I realize I had absolutely no choice about being born in Akron, Ohio or growing up in Rome, GA where my father grew up, no choice to be born in a poor family barely a generation removed from poor, working farms or even of being on this green earth at all. Who I am, where I am, is all beyond my control. God put us here for his reasons.
Two of my blessings are my father and mother. My dad, long deceased, worked as an electrician with his stepfather early in his youth. His stepfather was the first one who didn’t work on a farm but they were still poor. Granddad and my tag-along Dad did most of the work that needed to be done. By the time my dad was an adult, he never hesitated to tackle a problem on our home. When he wanted to convert our duplex into a single family home he learned to build a roof truss in the attic so he could tear out a load-bearing wall and not have the ceiling fall.

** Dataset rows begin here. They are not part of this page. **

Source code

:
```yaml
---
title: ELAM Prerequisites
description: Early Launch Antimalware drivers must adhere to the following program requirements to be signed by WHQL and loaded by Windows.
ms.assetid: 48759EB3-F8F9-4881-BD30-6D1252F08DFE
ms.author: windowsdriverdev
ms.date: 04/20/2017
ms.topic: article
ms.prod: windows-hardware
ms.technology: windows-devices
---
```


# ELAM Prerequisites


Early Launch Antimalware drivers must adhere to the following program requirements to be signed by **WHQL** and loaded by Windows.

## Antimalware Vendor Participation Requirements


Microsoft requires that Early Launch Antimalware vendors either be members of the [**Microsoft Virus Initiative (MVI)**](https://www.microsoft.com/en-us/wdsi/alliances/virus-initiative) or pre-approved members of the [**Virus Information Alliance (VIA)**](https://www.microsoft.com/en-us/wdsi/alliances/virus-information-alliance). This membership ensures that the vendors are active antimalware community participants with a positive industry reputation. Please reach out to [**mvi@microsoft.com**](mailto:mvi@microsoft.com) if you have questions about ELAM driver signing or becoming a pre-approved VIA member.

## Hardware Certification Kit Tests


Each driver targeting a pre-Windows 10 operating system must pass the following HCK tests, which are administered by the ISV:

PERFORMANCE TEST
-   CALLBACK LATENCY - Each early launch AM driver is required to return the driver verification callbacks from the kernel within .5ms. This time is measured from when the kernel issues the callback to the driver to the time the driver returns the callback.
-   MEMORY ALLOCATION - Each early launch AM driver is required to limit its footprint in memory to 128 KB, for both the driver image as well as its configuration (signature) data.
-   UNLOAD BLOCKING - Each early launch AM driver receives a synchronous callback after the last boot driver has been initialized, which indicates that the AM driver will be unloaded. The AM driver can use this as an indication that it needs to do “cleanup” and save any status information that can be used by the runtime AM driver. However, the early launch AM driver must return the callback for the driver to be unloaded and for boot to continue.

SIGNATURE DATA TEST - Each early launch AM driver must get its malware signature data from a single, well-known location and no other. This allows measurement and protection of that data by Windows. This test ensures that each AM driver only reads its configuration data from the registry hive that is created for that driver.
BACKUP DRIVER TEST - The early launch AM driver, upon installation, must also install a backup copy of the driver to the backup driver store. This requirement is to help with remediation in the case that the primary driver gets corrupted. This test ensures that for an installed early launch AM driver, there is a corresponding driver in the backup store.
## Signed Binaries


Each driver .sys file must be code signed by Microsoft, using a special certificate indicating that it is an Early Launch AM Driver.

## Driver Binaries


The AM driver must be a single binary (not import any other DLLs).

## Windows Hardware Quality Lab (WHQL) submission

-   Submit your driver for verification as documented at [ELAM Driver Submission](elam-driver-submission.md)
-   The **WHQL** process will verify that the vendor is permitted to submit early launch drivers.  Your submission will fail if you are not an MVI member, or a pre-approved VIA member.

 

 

My confidence came from watching my Dad do it. I learned not so much techniques as confidence in the face of challenge.  And now, here I have my son calling with the confidence he can do it, if I’ll help him learn.

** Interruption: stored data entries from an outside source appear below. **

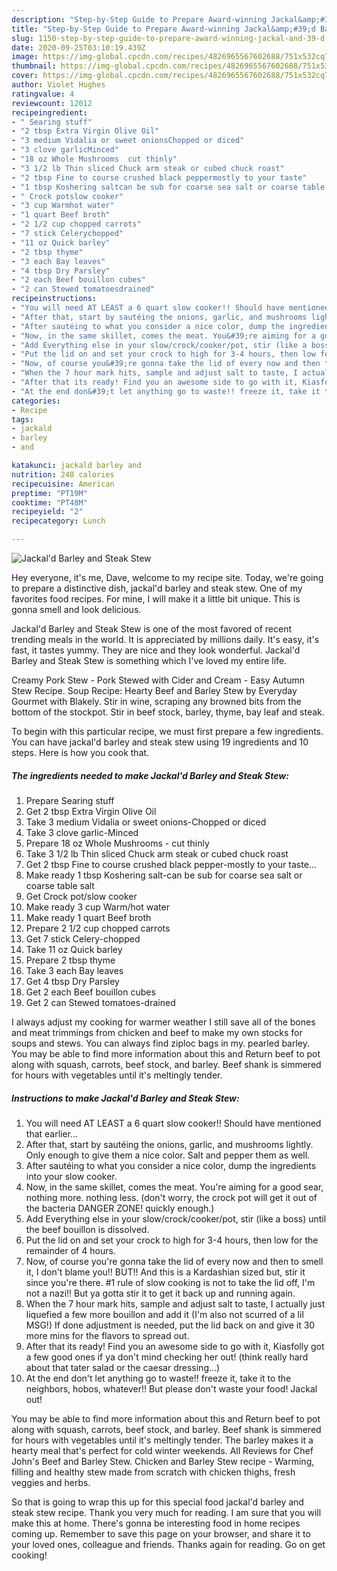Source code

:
 ```yaml
---
description: "Step-by-Step Guide to Prepare Award-winning Jackal&amp;#39;d Barley and Steak Stew"
title: "Step-by-Step Guide to Prepare Award-winning Jackal&amp;#39;d Barley and Steak Stew"
slug: 1150-step-by-step-guide-to-prepare-award-winning-jackal-and-39-d-barley-and-steak-stew
date: 2020-09-25T03:10:19.439Z
image: https://img-global.cpcdn.com/recipes/4826965567602688/751x532cq70/jackald-barley-and-steak-stew-recipe-main-photo.jpg
thumbnail: https://img-global.cpcdn.com/recipes/4826965567602688/751x532cq70/jackald-barley-and-steak-stew-recipe-main-photo.jpg
cover: https://img-global.cpcdn.com/recipes/4826965567602688/751x532cq70/jackald-barley-and-steak-stew-recipe-main-photo.jpg
author: Violet Hughes
ratingvalue: 4
reviewcount: 12012
recipeingredient:
- " Searing stuff"
- "2 tbsp Extra Virgin Olive Oil"
- "3 medium Vidalia or sweet onionsChopped or diced"
- "3 clove garlicMinced"
- "18 oz Whole Mushrooms  cut thinly"
- "3 1/2 lb Thin sliced Chuck arm steak or cubed chuck roast"
- "2 tbsp Fine to course crushed black peppermostly to your taste"
- "1 tbsp Koshering saltcan be sub for coarse sea salt or coarse table salt"
- " Crock potslow cooker"
- "3 cup Warmhot water"
- "1 quart Beef broth"
- "2 1/2 cup chopped carrots"
- "7 stick Celerychopped"
- "11 oz Quick barley"
- "2 tbsp thyme"
- "3 each Bay leaves"
- "4 tbsp Dry Parsley"
- "2 each Beef bouillon cubes"
- "2 can Stewed tomatoesdrained"
recipeinstructions:
- "You will need AT LEAST a 6 quart slow cooker!! Should have mentioned that earlier..."
- "After that, start by sautéing the onions, garlic, and mushrooms lightly. Only enough to give them a nice color. Salt and pepper them as well."
- "After sautéing to what you consider a nice color, dump the ingredients into your slow cooker."
- "Now, in the same skillet, comes the meat. You&#39;re aiming for a good sear, nothing more. nothing less. (don&#39;t worry, the crock pot will get it out of the bacteria DANGER ZONE! quickly enough.)"
- "Add Everything else in your slow/crock/cooker/pot, stir (like a boss) until the beef bouillon is dissolved."
- "Put the lid on and set your crock to high for 3-4 hours, then low for the remainder of 4 hours."
- "Now, of course you&#39;re gonna take the lid of every now and then to smell it, I don&#39;t blame you!! BUT!! And this is a Kardashian sized but, stir it since you&#39;re there. #1 rule of slow cooking is not to take the lid off, I&#39;m not a nazi!! But ya gotta stir it to get it back up and running again."
- "When the 7 hour mark hits, sample and adjust salt to taste, I actually just liquefied a few more bouillon and add it (I&#39;m also not scurred of a lil MSG!) If done adjustment is needed, put the lid back on and give it 30 more mins for the flavors to spread out."
- "After that its ready! Find you an awesome side to go with it, Kiasfolly got a few good ones if ya don&#39;t mind checking her out! (think really hard about that tater salad or the caesar dressing...)"
- "At the end don&#39;t let anything go to waste!! freeze it, take it to the neighbors, hobos, whatever!! But please don&#39;t waste your food! Jackal out!"
categories:
- Recipe
tags:
- jackald
- barley
- and

katakunci: jackald barley and 
nutrition: 248 calories
recipecuisine: American
preptime: "PT19M"
cooktime: "PT48M"
recipeyield: "2"
recipecategory: Lunch

---
```



![Jackal&#39;d Barley and Steak Stew](https://img-global.cpcdn.com/recipes/4826965567602688/751x532cq70/jackald-barley-and-steak-stew-recipe-main-photo.jpg)

Hey everyone, it's me, Dave, welcome to my recipe site. Today, we're going to prepare a distinctive dish, jackal&#39;d barley and steak stew. One of my favorites food recipes. For mine, I will make it a little bit unique. This is gonna smell and look delicious.

Jackal&#39;d Barley and Steak Stew is one of the most favored of recent trending meals in the world. It is appreciated by millions daily. It's easy, it's fast, it tastes yummy. They are nice and they look wonderful. Jackal&#39;d Barley and Steak Stew is something which I've loved my entire life.

Creamy Pork Stew - Pork Stewed with Cider and Cream - Easy Autumn Stew Recipe. Soup Recipe: Hearty Beef and Barley Stew by Everyday Gourmet with Blakely. Stir in wine, scraping any browned bits from the bottom of the stockpot. Stir in beef stock, barley, thyme, bay leaf and steak.


To begin with this particular recipe, we must first prepare a few ingredients. You can have jackal&#39;d barley and steak stew using 19 ingredients and 10 steps. Here is how you cook that.

<!--inarticleads1-->

##### The ingredients needed to make Jackal&#39;d Barley and Steak Stew:

1. Prepare  Searing stuff
1. Get 2 tbsp Extra Virgin Olive Oil
1. Take 3 medium Vidalia or sweet onions-Chopped or diced
1. Take 3 clove garlic-Minced
1. Prepare 18 oz Whole Mushrooms - cut thinly
1. Take 3 1/2 lb Thin sliced Chuck arm steak or cubed chuck roast
1. Get 2 tbsp Fine to course crushed black pepper-mostly to your taste...
1. Make ready 1 tbsp Koshering salt-can be sub for coarse sea salt or coarse table salt
1. Get  Crock pot/slow cooker
1. Make ready 3 cup Warm/hot water
1. Make ready 1 quart Beef broth
1. Prepare 2 1/2 cup chopped carrots
1. Get 7 stick Celery-chopped
1. Take 11 oz Quick barley
1. Prepare 2 tbsp thyme
1. Take 3 each Bay leaves
1. Get 4 tbsp Dry Parsley
1. Get 2 each Beef bouillon cubes
1. Get 2 can Stewed tomatoes-drained


I always adjust my cooking for warmer weather I still save all of the bones and meat trimmings from chicken and beef to make my own stocks for soups and stews. You can always find ziploc bags in my. pearled barley. You may be able to find more information about this and Return beef to pot along with squash, carrots, beef stock, and barley. Beef shank is simmered for hours with vegetables until it&#39;s meltingly tender. 

<!--inarticleads2-->

##### Instructions to make Jackal&#39;d Barley and Steak Stew:

1. You will need AT LEAST a 6 quart slow cooker!! Should have mentioned that earlier...
1. After that, start by sautéing the onions, garlic, and mushrooms lightly. Only enough to give them a nice color. Salt and pepper them as well.
1. After sautéing to what you consider a nice color, dump the ingredients into your slow cooker.
1. Now, in the same skillet, comes the meat. You&#39;re aiming for a good sear, nothing more. nothing less. (don&#39;t worry, the crock pot will get it out of the bacteria DANGER ZONE! quickly enough.)
1. Add Everything else in your slow/crock/cooker/pot, stir (like a boss) until the beef bouillon is dissolved.
1. Put the lid on and set your crock to high for 3-4 hours, then low for the remainder of 4 hours.
1. Now, of course you&#39;re gonna take the lid of every now and then to smell it, I don&#39;t blame you!! BUT!! And this is a Kardashian sized but, stir it since you&#39;re there. #1 rule of slow cooking is not to take the lid off, I&#39;m not a nazi!! But ya gotta stir it to get it back up and running again.
1. When the 7 hour mark hits, sample and adjust salt to taste, I actually just liquefied a few more bouillon and add it (I&#39;m also not scurred of a lil MSG!) If done adjustment is needed, put the lid back on and give it 30 more mins for the flavors to spread out.
1. After that its ready! Find you an awesome side to go with it, Kiasfolly got a few good ones if ya don&#39;t mind checking her out! (think really hard about that tater salad or the caesar dressing...)
1. At the end don&#39;t let anything go to waste!! freeze it, take it to the neighbors, hobos, whatever!! But please don&#39;t waste your food! Jackal out!


You may be able to find more information about this and Return beef to pot along with squash, carrots, beef stock, and barley. Beef shank is simmered for hours with vegetables until it&#39;s meltingly tender. The barley makes it a hearty meal that&#39;s perfect for cold winter weekends. All Reviews for Chef John&#39;s Beef and Barley Stew. Chicken and Barley Stew recipe - Warming, filling and healthy stew made from scratch with chicken thighs, fresh veggies and herbs. 

So that is going to wrap this up for this special food jackal&#39;d barley and steak stew recipe. Thank you very much for reading. I am sure that you will make this at home. There's gonna be interesting food in home recipes coming up. Remember to save this page on your browser, and share it to your loved ones, colleague and friends. Thanks again for reading. Go on get cooking!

 That confidence to do what needs to be done is what being reckoned righteous means -justification. I realized I could watch my Dad, or find the information in a book and then start trying it by myself.  My first few projects were not ready for Country Living Magazine or Fine Homebuilding, more likely better for firewood. But with every project my skill improved.
That practice and learning is what sanctification is all about, watching fellow Christians do good things; reading about how Jesus lived his life as a model for us; and practice, practice, practice. For us, the human catch to being reckoned righteous, of being justified without having any say to it is the hard work of sanctification that follows - unless we want to abuse that gift of righteousness.
Only God Can Do It
Why did Jesus come to earth?   God chose the time, place and human person. It is important is that Jesus came to earth as a human person and felt every positive and negative thought and urge…and experienced our death. This is God’s ultimate statement of our relationship to him, being a comrade in arms with Jesus.

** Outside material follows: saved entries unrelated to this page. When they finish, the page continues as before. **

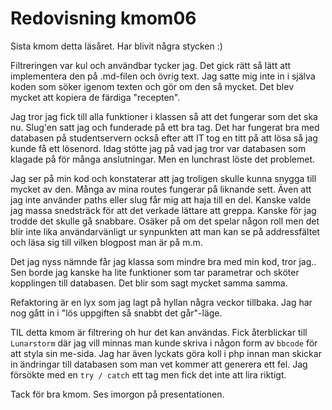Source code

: ---
---
Redovisning kmom06
=========================

Sista kmom detta läsåret. Har blivit några stycken :)

Filtreringen var kul och användbar tycker jag. Det gick rätt så lätt att implementera den på .md-filen och övrig text. Jag satte mig inte in i själva koden som söker igenom texten och gör om den så mycket. Det blev mycket att kopiera de färdiga "recepten".

Jag tror jag fick till alla funktioner i klassen så att det fungerar som det ska nu. Slug'en satt jag och funderade på ett bra tag. Det har fungerat bra med databasen på studentservern också efter att IT tog en titt på att lösa så jag kunde få ett lösenord. Idag stötte jag på vad jag tror var databasen som klagade på för många anslutningar. Men en lunchrast löste det problemet.

Jag ser på min kod och konstaterar att jag troligen skulle kunna snygga till mycket av den. Många av mina routes fungerar på liknande sett. Även att jag inte använder paths eller slug får mig att haja till en del. Kanske valde jag massa snedsträck för att det verkade lättare att greppa. Kanske för jag trodde det skulle gå snabbare. Osäker på om det spelar någon roll men det blir inte lika användarvänligt ur synpunkten att man kan se på addressfältet och läsa sig till vilken blogpost man är på m.m.

Det jag nyss nämnde får jag klassa som mindre bra med min kod, tror jag..  
Sen borde jag kanske ha lite funktioner som tar parametrar och sköter kopplingen till databasen. Det blir som sagt mycket samma samma.

Refaktoring är en lyx som jag lagt på hyllan några veckor tillbaka. Jag har nog gått in i "lös uppgiften så snabbt det går"-läge.

TIL detta kmom är filtrering oh hur det kan användas. Fick återblickar till `Lunarstorm` där jag vill minnas man kunde skriva i någon form av `bbcode` för att styla sin me-sida. Jag har även lyckats göra koll i php innan man skickar in ändringar till databasen som man vet kommer att generera ett fel. Jag försökte med en `try / catch` ett tag men fick det inte att lira riktigt.

Tack för bra kmom. Ses imorgon på presentationen.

He experienced every trial and temptation we experience but filled with the Holy Spirit, the helper and advocate, he remained sinless and fully sanctified. He promised to leave to us that Holy Spirit that he called our guide, our helper, our defender. Baptism is the mark of that we are justified righteous and empowered by the Holy Spirit with the charge to seek sanctification.
The task before us now is every day to get a little closer to living this life as Jesus lived his.
None of us are the perfect grain of wheat or rice to be plucked and placed in the granary as is. We are not gods. We have all sinned and fallen short of the glory of God.  Sin is the great equalizer. What we can do is work in humility with our fellow travelers seeking to perfect our behavior and thoughts, rubbing our shoulders with the world and breaking off the husks, the chaff and the dirt that cover us until we begin to shine like polished grains of life in the darkness of the world spreading the compassion being made righteousness brings.
We are reckoned righteous… God did that. We can’t say, “Oh today I’m going to be saved.” We can choose to say, “Today I know I am going to stumble, I’m going to forget to measure twice and cut once but with God’s help, the Holy Spirit, I am going to pick myself up from my stumble, hug my neighbor, ask for forgiveness, and begin again to perfect my living as an example of Christ.”
Paul said our path is to seek justice and peace. That is what the Church is about, that is what we are about, that is baptism is about. That is what Jesus being on earth is about - growing in justice and peace honoring the greatest two commandments. Amen.